Task prompt
Please transcribe every entry below exactly, without including the pictures.

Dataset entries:
══════════

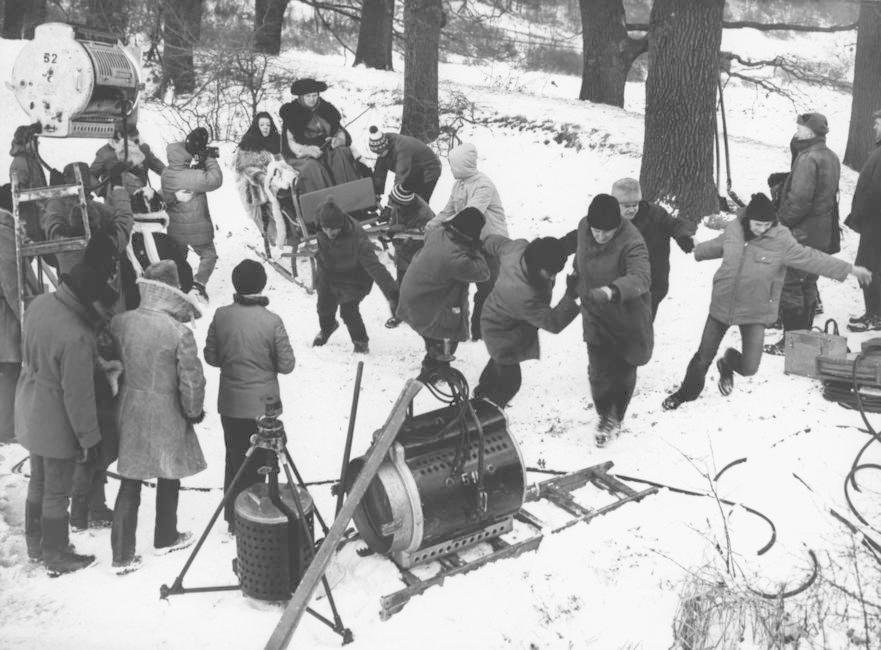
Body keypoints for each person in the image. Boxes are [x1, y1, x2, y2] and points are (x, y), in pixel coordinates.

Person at [662, 193, 871, 411]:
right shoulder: (735, 230)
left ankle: (728, 362)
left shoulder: (781, 241)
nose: (762, 229)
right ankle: (684, 395)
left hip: (755, 311)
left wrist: (849, 269)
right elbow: (716, 245)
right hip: (723, 304)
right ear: (747, 219)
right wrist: (696, 248)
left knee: (750, 367)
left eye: (766, 224)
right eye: (757, 224)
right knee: (703, 356)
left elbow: (812, 258)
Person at [16, 258, 114, 573]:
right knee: (57, 489)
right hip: (56, 418)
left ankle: (36, 543)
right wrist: (89, 438)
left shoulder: (40, 303)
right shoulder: (77, 336)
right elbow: (78, 396)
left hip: (30, 404)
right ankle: (56, 553)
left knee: (39, 480)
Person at [110, 260, 206, 573]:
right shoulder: (179, 332)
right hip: (166, 411)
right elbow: (191, 380)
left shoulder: (121, 322)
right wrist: (193, 412)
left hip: (129, 408)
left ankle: (121, 554)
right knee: (169, 472)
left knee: (131, 477)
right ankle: (165, 536)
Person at [204, 259, 295, 533]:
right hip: (263, 406)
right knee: (262, 461)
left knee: (235, 457)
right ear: (262, 284)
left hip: (231, 403)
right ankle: (257, 518)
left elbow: (211, 356)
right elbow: (287, 365)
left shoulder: (221, 316)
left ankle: (234, 518)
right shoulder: (271, 321)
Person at [575, 194, 652, 447]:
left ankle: (615, 416)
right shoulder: (584, 227)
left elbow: (641, 277)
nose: (600, 236)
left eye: (607, 232)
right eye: (596, 231)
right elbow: (580, 256)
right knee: (598, 373)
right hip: (595, 313)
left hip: (626, 316)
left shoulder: (632, 241)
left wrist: (612, 291)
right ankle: (603, 412)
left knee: (623, 370)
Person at [765, 112, 841, 354]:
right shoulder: (831, 156)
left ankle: (791, 345)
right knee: (808, 283)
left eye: (799, 127)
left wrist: (780, 223)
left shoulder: (808, 158)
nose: (797, 131)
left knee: (790, 284)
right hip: (821, 234)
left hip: (802, 233)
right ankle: (803, 340)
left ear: (809, 131)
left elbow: (799, 200)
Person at [475, 236, 579, 407]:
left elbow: (495, 243)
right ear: (537, 266)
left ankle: (482, 394)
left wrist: (483, 244)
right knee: (510, 382)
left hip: (497, 316)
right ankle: (487, 412)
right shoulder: (524, 294)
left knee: (498, 362)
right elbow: (553, 323)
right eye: (550, 272)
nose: (552, 277)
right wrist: (571, 295)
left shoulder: (518, 250)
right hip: (503, 332)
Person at [427, 143, 507, 340]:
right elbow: (449, 210)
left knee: (487, 288)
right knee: (457, 287)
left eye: (453, 165)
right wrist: (431, 225)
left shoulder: (483, 185)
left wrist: (445, 227)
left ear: (463, 165)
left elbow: (470, 214)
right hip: (469, 241)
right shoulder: (459, 185)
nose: (451, 170)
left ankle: (481, 331)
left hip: (490, 243)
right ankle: (457, 328)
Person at [397, 207, 490, 377]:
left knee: (434, 334)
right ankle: (433, 370)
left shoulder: (438, 232)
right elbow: (483, 272)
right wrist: (476, 249)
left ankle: (435, 360)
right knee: (446, 334)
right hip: (427, 303)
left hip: (414, 295)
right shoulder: (455, 259)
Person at [311, 198, 398, 353]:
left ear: (341, 223)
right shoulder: (320, 221)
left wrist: (392, 294)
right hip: (329, 272)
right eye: (326, 228)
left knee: (348, 310)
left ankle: (360, 342)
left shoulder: (357, 238)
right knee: (324, 306)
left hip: (354, 278)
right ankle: (328, 327)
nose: (330, 232)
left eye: (335, 229)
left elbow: (375, 267)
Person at [610, 178, 694, 320]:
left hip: (652, 284)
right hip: (621, 284)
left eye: (634, 204)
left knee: (642, 326)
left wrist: (683, 237)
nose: (631, 209)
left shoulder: (655, 214)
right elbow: (588, 233)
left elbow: (674, 225)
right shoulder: (609, 219)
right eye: (626, 206)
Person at [161, 128, 224, 301]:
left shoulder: (167, 173)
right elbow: (215, 180)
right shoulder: (192, 176)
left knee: (179, 257)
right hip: (196, 227)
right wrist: (210, 159)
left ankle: (177, 286)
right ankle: (198, 284)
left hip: (175, 228)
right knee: (209, 255)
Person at [279, 78, 362, 193]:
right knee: (313, 167)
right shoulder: (292, 114)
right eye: (308, 96)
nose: (312, 99)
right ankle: (327, 202)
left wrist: (338, 139)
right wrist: (306, 150)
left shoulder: (326, 109)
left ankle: (352, 195)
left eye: (314, 95)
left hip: (327, 148)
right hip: (302, 155)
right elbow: (291, 142)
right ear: (301, 97)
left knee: (341, 155)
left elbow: (338, 129)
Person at [235, 112, 297, 255]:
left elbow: (286, 159)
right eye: (262, 124)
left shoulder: (277, 140)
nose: (265, 128)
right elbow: (246, 168)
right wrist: (264, 177)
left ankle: (295, 229)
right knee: (276, 199)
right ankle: (278, 237)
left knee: (294, 191)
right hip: (256, 183)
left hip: (278, 177)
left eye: (268, 125)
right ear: (256, 126)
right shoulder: (248, 144)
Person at [846, 109, 881, 332]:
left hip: (876, 222)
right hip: (874, 221)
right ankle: (873, 313)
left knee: (870, 266)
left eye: (878, 123)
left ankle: (875, 316)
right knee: (869, 265)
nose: (875, 127)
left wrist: (860, 213)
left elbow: (876, 190)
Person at [382, 182, 435, 328]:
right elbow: (394, 221)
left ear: (403, 204)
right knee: (401, 285)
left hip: (418, 254)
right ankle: (398, 316)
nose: (390, 203)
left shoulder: (423, 213)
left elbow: (425, 234)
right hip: (403, 253)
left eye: (393, 202)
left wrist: (403, 231)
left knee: (419, 286)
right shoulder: (400, 205)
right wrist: (392, 230)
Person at [90, 122, 165, 212]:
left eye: (136, 139)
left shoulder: (142, 148)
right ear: (119, 136)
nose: (135, 143)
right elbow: (90, 175)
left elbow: (162, 169)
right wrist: (103, 191)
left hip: (140, 201)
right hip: (115, 202)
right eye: (131, 140)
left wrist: (176, 178)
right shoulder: (105, 153)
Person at [368, 126, 442, 203]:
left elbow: (401, 176)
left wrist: (391, 202)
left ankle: (422, 213)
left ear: (386, 146)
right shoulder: (382, 145)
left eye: (380, 152)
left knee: (418, 201)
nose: (379, 155)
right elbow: (379, 173)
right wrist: (376, 194)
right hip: (413, 170)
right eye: (376, 153)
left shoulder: (402, 148)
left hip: (430, 168)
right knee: (404, 200)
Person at [0, 208, 21, 444]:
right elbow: (10, 282)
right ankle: (5, 428)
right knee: (9, 369)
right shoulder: (4, 231)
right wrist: (26, 318)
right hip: (4, 315)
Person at [9, 123, 47, 241]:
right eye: (35, 141)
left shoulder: (28, 160)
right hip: (32, 221)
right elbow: (21, 195)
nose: (37, 144)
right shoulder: (21, 162)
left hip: (38, 217)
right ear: (28, 142)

══════════

Written answer
Body keypoints for each person in the image. Boxes are [x1, y1, x2, y2] and points are (x, y), in pixel coordinates.

Person at [662, 193, 871, 411]:
right shoulder: (735, 230)
left ankle: (728, 362)
left shoulder: (781, 241)
nose: (762, 229)
right ankle: (684, 395)
left hip: (755, 311)
left wrist: (849, 269)
right elbow: (716, 245)
right hip: (723, 304)
right ear: (747, 219)
right wrist: (696, 248)
left knee: (750, 367)
left eye: (766, 224)
right eye: (757, 224)
right knee: (703, 356)
left elbow: (812, 258)
Person at [16, 258, 114, 573]:
right knee: (57, 489)
right hip: (56, 418)
left ankle: (36, 543)
right wrist: (89, 438)
left shoulder: (40, 303)
right shoulder: (77, 336)
right elbow: (78, 396)
left hip: (30, 404)
right ankle: (56, 553)
left knee: (39, 480)
Person at [110, 260, 206, 573]:
right shoulder: (179, 332)
right hip: (166, 411)
right elbow: (191, 380)
left shoulder: (121, 322)
right wrist: (193, 412)
left hip: (129, 408)
left ankle: (121, 554)
right knee: (169, 472)
left knee: (131, 477)
right ankle: (165, 536)
Person at [204, 259, 295, 533]:
right hip: (263, 406)
right knee: (262, 461)
left knee: (235, 457)
right ear: (262, 284)
left hip: (231, 403)
right ankle: (257, 518)
left elbow: (211, 356)
right elbow: (287, 365)
left shoulder: (221, 316)
left ankle: (234, 518)
right shoulder: (271, 321)
Person at [575, 194, 652, 447]:
left ankle: (615, 416)
right shoulder: (584, 227)
left elbow: (641, 277)
nose: (600, 236)
left eye: (607, 232)
right eye: (596, 231)
right elbow: (580, 256)
right knee: (598, 373)
right hip: (595, 313)
left hip: (626, 316)
left shoulder: (632, 241)
left wrist: (612, 291)
right ankle: (603, 412)
left knee: (623, 370)
Person at [765, 112, 841, 354]:
right shoulder: (831, 156)
left ankle: (791, 345)
right knee: (808, 283)
left eye: (799, 127)
left wrist: (780, 223)
left shoulder: (808, 158)
nose: (797, 131)
left knee: (790, 284)
right hip: (821, 234)
left hip: (802, 233)
right ankle: (803, 340)
left ear: (809, 131)
left elbow: (799, 200)
Person at [475, 236, 579, 407]:
left elbow: (495, 243)
right ear: (537, 266)
left ankle: (482, 394)
left wrist: (483, 244)
right knee: (510, 382)
left hip: (497, 316)
right ankle: (487, 412)
right shoulder: (524, 294)
left knee: (498, 362)
right elbow: (553, 323)
right eye: (550, 272)
nose: (552, 277)
right wrist: (571, 295)
left shoulder: (518, 250)
right hip: (503, 332)
Person at [427, 143, 507, 340]:
right elbow: (449, 210)
left knee: (487, 288)
right knee: (457, 287)
left eye: (453, 165)
right wrist: (431, 225)
left shoulder: (483, 185)
left wrist: (445, 227)
left ear: (463, 165)
left elbow: (470, 214)
right hip: (469, 241)
right shoulder: (459, 185)
nose: (451, 170)
left ankle: (481, 331)
left hip: (490, 243)
right ankle: (457, 328)
Person at [397, 207, 490, 377]:
left knee: (434, 334)
right ankle: (433, 370)
left shoulder: (438, 232)
right elbow: (483, 272)
right wrist: (476, 249)
left ankle: (435, 360)
right knee: (446, 334)
right hip: (427, 303)
left hip: (414, 295)
right shoulder: (455, 259)
Person at [311, 198, 398, 353]:
left ear: (341, 223)
right shoulder: (320, 221)
left wrist: (392, 294)
right hip: (329, 272)
right eye: (326, 228)
left knee: (348, 310)
left ankle: (360, 342)
left shoulder: (357, 238)
right knee: (324, 306)
left hip: (354, 278)
right ankle: (328, 327)
nose: (330, 232)
left eye: (335, 229)
left elbow: (375, 267)
Person at [610, 178, 694, 320]:
left hip: (652, 284)
right hip: (621, 284)
left eye: (634, 204)
left knee: (642, 326)
left wrist: (683, 237)
nose: (631, 209)
left shoulder: (655, 214)
right elbow: (588, 233)
left elbow: (674, 225)
right shoulder: (609, 219)
right eye: (626, 206)
Person at [161, 128, 224, 301]:
left shoulder: (167, 173)
right elbow: (215, 180)
right shoulder: (192, 176)
left knee: (179, 257)
right hip: (196, 227)
right wrist: (210, 159)
left ankle: (177, 286)
right ankle: (198, 284)
left hip: (175, 228)
right knee: (209, 255)
Person at [279, 78, 362, 193]:
right knee: (313, 167)
right shoulder: (292, 114)
right eye: (308, 96)
nose: (312, 99)
right ankle: (327, 202)
left wrist: (338, 139)
right wrist: (306, 150)
left shoulder: (326, 109)
left ankle: (352, 195)
left eye: (314, 95)
left hip: (327, 148)
right hip: (302, 155)
right elbow: (291, 142)
right ear: (301, 97)
left knee: (341, 155)
left elbow: (338, 129)
Person at [235, 112, 297, 255]:
left elbow: (286, 159)
right eye: (262, 124)
left shoulder: (277, 140)
nose: (265, 128)
right elbow: (246, 168)
right wrist: (264, 177)
left ankle: (295, 229)
right knee: (276, 199)
right ankle: (278, 237)
left knee: (294, 191)
right hip: (256, 183)
left hip: (278, 177)
left eye: (268, 125)
right ear: (256, 126)
right shoulder: (248, 144)
Person at [846, 109, 881, 332]:
left hip: (876, 222)
right hip: (874, 221)
right ankle: (873, 313)
left knee: (870, 266)
left eye: (878, 123)
left ankle: (875, 316)
right knee: (869, 265)
nose: (875, 127)
left wrist: (860, 213)
left elbow: (876, 190)
Person at [382, 182, 435, 328]:
right elbow: (394, 221)
left ear: (403, 204)
right knee: (401, 285)
left hip: (418, 254)
right ankle: (398, 316)
nose: (390, 203)
left shoulder: (423, 213)
left elbow: (425, 234)
right hip: (403, 253)
left eye: (393, 202)
left wrist: (403, 231)
left knee: (419, 286)
right shoulder: (400, 205)
right wrist: (392, 230)
Person at [90, 122, 165, 212]:
left eye: (136, 139)
left shoulder: (142, 148)
right ear: (119, 136)
nose: (135, 143)
right elbow: (90, 175)
left elbow: (162, 169)
right wrist: (103, 191)
left hip: (140, 201)
right hip: (115, 202)
right eye: (131, 140)
left wrist: (176, 178)
right shoulder: (105, 153)
Person at [368, 126, 442, 203]:
left elbow: (401, 176)
left wrist: (391, 202)
left ankle: (422, 213)
left ear: (386, 146)
right shoulder: (382, 145)
left eye: (380, 152)
left knee: (418, 201)
nose: (379, 155)
right elbow: (379, 173)
right wrist: (376, 194)
right hip: (413, 170)
right eye: (376, 153)
left shoulder: (402, 148)
left hip: (430, 168)
right knee: (404, 200)
Person at [0, 208, 21, 444]:
right elbow: (10, 282)
right ankle: (5, 428)
right knee: (9, 369)
right shoulder: (4, 231)
right wrist: (26, 318)
right hip: (4, 315)
Person at [9, 123, 47, 241]:
right eye: (35, 141)
left shoulder: (28, 160)
right hip: (32, 221)
right elbow: (21, 195)
nose: (37, 144)
right shoulder: (21, 162)
left hip: (38, 217)
right ear: (28, 142)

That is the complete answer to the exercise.